The FDA has set a Prescription Drug User Fee Act, or target action date, of June 21.
“The FDA’s decision highlights the pressing need for new treatment options for children living with narcolepsy and expedites the timeline for its decision,” says Jeffrey M. Dayno, MD, president and CEO at Harmony Biosciences, in a release. “We are committed to expanding the utility of pitolisant for patients with high unmet medical needs and look forward to collaborating with the FDA to potentially introduce a new, non-scheduled treatment option for children with narcolepsy.”

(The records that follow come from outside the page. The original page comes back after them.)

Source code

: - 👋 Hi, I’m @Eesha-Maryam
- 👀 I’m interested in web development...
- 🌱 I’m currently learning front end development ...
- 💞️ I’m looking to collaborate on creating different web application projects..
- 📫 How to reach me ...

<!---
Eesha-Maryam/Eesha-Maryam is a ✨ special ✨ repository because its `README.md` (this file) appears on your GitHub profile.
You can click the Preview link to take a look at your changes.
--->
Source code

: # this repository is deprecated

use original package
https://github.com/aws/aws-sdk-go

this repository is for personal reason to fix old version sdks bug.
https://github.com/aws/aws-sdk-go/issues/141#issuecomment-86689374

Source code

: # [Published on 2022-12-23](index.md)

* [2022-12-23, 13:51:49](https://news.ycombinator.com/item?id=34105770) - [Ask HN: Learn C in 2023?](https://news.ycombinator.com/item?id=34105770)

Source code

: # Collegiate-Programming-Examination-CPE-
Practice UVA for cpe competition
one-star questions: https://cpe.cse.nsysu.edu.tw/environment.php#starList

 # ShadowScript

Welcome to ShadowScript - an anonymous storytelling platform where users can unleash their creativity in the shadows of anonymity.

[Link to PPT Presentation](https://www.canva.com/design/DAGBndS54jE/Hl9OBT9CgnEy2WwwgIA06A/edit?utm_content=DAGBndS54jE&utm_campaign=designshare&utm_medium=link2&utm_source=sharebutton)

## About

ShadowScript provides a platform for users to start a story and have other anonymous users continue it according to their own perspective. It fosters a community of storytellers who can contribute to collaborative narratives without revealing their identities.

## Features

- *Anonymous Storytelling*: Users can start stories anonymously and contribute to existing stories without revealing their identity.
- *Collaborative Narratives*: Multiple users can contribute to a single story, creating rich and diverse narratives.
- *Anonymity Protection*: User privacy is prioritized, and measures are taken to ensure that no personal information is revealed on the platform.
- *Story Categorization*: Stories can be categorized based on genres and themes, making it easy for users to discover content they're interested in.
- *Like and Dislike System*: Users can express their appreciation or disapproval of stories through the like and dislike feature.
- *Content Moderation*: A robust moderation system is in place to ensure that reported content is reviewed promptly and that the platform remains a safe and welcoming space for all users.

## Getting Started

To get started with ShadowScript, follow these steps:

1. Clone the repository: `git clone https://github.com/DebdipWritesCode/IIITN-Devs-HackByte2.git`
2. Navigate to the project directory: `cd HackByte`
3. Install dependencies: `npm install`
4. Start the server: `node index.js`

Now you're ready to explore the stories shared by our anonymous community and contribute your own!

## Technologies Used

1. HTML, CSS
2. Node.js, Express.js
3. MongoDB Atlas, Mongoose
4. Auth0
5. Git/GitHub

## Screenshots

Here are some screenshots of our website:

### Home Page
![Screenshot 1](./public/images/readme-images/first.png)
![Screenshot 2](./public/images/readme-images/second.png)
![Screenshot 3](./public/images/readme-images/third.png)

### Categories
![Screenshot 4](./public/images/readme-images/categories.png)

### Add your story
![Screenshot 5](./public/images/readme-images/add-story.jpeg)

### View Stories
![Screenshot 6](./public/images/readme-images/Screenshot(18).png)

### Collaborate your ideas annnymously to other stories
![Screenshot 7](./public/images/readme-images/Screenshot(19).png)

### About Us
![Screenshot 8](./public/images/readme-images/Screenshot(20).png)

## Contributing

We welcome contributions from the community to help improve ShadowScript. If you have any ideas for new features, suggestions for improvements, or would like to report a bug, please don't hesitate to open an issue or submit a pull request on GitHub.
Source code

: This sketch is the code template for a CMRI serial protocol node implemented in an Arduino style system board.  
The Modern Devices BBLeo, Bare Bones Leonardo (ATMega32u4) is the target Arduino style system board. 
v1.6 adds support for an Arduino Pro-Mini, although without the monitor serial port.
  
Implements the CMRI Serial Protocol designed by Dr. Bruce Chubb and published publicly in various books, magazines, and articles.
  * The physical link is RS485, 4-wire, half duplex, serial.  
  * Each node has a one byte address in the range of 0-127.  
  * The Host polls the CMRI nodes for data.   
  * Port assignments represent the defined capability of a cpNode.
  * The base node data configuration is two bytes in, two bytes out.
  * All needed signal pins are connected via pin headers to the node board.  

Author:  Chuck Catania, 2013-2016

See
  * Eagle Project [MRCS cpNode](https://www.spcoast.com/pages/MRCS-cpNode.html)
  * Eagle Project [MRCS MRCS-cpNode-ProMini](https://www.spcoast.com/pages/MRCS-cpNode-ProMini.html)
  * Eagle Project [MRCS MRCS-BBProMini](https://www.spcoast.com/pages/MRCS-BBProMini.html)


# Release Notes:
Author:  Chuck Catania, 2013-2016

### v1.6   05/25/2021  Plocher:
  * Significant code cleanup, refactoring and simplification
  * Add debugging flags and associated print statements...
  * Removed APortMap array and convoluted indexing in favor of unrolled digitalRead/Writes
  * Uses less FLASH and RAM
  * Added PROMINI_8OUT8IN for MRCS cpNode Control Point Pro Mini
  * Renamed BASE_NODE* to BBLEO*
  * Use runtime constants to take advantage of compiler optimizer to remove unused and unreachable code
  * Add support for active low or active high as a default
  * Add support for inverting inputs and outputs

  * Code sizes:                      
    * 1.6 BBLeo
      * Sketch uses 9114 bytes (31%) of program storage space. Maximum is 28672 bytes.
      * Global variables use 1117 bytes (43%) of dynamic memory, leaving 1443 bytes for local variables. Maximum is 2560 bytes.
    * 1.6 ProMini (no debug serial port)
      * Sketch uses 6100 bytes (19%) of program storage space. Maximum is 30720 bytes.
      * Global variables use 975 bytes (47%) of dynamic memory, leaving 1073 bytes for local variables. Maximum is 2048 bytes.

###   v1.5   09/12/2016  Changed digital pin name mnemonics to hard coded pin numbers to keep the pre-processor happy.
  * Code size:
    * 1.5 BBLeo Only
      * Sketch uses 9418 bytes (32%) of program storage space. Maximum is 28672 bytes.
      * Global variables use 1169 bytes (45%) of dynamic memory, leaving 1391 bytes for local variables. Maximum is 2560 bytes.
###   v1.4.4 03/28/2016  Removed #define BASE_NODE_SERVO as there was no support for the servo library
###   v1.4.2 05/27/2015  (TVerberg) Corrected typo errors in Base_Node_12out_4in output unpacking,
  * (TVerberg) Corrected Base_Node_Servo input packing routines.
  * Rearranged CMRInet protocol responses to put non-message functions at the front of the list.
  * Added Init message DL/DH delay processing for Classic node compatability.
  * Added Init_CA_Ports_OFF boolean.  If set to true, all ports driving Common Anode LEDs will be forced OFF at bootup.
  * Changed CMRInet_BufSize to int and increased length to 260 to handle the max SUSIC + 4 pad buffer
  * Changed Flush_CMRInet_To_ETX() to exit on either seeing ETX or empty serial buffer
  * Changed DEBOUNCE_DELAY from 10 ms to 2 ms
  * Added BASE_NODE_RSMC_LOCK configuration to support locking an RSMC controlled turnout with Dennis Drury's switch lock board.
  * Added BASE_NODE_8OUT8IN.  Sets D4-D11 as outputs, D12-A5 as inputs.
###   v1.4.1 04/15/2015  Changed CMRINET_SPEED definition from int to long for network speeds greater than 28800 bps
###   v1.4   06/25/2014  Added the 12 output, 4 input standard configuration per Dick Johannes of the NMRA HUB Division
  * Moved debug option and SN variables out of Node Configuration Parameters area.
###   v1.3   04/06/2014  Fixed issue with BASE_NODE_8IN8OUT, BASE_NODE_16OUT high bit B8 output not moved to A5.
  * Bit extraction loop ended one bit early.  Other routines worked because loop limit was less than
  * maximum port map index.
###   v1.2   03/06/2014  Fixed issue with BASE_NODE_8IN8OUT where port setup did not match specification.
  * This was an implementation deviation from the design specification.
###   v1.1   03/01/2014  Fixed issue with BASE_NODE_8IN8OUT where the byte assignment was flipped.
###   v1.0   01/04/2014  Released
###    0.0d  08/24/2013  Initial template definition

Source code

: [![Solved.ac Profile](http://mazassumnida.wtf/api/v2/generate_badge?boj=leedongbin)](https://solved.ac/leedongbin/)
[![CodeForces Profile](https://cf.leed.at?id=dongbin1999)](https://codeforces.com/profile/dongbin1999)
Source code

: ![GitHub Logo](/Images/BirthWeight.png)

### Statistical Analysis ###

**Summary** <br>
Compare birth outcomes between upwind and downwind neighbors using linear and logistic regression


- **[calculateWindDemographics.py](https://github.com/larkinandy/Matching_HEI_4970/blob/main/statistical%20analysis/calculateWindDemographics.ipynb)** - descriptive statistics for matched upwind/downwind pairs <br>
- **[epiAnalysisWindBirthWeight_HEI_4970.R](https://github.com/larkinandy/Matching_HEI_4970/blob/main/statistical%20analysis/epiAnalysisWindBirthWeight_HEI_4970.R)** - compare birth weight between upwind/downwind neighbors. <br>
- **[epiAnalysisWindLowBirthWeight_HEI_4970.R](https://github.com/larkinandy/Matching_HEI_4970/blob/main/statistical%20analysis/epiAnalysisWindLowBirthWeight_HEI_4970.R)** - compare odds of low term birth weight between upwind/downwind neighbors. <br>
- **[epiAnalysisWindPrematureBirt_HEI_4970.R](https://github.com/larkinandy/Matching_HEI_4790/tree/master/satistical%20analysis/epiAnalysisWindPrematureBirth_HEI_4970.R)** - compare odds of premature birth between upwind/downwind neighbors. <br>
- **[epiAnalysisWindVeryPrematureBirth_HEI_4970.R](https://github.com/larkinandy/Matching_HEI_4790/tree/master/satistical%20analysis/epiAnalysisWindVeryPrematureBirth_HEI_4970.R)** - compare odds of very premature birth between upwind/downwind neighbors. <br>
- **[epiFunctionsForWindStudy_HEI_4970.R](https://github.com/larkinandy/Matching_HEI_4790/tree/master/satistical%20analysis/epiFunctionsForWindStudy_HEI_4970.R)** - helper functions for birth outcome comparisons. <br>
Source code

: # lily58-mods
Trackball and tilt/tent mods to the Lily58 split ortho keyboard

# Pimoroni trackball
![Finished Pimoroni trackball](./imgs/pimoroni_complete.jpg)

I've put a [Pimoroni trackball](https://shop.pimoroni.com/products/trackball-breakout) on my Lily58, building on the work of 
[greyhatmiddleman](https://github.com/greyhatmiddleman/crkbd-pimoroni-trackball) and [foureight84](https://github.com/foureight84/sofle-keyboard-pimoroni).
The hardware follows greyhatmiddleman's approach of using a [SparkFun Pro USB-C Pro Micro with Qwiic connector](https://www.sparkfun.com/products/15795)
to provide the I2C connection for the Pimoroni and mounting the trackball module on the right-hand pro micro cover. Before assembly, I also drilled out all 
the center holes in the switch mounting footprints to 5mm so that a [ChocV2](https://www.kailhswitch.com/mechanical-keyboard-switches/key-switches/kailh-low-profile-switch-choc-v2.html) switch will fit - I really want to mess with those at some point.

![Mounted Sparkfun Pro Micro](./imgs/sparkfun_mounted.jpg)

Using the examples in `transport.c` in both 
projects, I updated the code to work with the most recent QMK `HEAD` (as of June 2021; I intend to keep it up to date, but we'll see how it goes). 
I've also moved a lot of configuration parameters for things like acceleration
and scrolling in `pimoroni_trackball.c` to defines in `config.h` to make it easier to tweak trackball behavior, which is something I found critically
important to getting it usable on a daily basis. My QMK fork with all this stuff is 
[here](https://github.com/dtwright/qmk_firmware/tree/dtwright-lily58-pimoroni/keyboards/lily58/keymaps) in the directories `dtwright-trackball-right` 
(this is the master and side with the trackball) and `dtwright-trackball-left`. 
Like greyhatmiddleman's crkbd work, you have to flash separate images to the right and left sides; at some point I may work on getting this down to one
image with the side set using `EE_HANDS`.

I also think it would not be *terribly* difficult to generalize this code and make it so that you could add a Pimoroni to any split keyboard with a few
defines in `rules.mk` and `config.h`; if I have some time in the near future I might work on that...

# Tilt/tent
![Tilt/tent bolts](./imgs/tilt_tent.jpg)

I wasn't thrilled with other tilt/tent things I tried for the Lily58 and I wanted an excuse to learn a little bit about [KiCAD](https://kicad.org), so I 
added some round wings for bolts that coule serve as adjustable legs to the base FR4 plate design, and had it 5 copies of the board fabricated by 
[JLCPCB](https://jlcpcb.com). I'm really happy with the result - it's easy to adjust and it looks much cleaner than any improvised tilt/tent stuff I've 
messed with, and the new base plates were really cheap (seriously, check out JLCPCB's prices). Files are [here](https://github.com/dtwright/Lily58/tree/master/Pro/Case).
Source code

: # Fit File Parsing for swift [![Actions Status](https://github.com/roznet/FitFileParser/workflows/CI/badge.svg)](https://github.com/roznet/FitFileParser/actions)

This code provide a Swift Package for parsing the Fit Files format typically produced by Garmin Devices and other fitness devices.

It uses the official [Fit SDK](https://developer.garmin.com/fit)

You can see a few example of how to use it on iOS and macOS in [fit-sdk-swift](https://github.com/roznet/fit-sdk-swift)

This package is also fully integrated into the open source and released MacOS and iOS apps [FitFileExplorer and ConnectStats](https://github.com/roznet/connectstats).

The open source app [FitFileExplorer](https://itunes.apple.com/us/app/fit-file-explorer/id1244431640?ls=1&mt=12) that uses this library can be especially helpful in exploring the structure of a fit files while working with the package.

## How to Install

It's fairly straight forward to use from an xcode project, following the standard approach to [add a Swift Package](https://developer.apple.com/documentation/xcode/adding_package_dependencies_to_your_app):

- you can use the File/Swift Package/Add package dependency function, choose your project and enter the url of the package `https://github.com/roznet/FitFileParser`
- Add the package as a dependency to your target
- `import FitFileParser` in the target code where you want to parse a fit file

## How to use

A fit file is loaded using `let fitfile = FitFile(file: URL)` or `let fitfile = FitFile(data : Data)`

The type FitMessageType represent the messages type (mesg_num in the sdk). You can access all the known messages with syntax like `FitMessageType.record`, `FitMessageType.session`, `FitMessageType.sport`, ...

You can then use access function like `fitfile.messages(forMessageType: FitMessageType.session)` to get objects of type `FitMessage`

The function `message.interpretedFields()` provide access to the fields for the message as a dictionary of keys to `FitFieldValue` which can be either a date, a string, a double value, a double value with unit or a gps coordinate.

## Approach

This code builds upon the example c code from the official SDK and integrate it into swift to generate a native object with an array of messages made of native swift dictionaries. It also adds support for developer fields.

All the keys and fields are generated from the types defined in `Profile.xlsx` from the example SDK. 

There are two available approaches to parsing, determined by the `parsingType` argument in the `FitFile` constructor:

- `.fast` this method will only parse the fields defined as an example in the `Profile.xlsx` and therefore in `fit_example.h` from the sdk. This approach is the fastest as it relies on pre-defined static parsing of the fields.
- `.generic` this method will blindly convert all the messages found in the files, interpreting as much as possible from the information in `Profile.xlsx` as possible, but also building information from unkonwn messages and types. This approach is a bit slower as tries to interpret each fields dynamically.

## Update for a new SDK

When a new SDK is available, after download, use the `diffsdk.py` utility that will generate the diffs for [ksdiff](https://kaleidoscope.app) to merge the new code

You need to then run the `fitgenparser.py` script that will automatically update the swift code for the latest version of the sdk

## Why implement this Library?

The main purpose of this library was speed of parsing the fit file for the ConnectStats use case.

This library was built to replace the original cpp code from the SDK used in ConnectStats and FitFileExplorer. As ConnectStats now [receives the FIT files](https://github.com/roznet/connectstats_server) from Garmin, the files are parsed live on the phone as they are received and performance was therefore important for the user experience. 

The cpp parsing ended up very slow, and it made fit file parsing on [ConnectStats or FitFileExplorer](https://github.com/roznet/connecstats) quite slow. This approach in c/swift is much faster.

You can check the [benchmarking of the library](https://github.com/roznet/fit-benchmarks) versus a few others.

The FDA accepted the sNDA and granted priority review based on a phase 3 multicenter, randomized, placebo-controlled study conducted by Bioprojet that evaluated the safety and efficacy of pitolisant in pediatric patients age 6 to under 18 years with narcolepsy with or without cataplexy.
Based on the results of this study, Bioprojet received approval from the European Medicines Agency last year extending the indication for pitolisant to include the treatment of narcolepsy in children aged 6 years and older, with or without cataplexy.
Wakix, a first-in-class medication, is approved by the FDA for the treatment of excessive daytime sleepiness or cataplexy in adult patients with narcolepsy and has been commercially available in the United States since late 2019.
It was granted orphan drug designation for the treatment of narcolepsy in 2010 and breakthrough therapy designation for the treatment of cataplexy in 2018.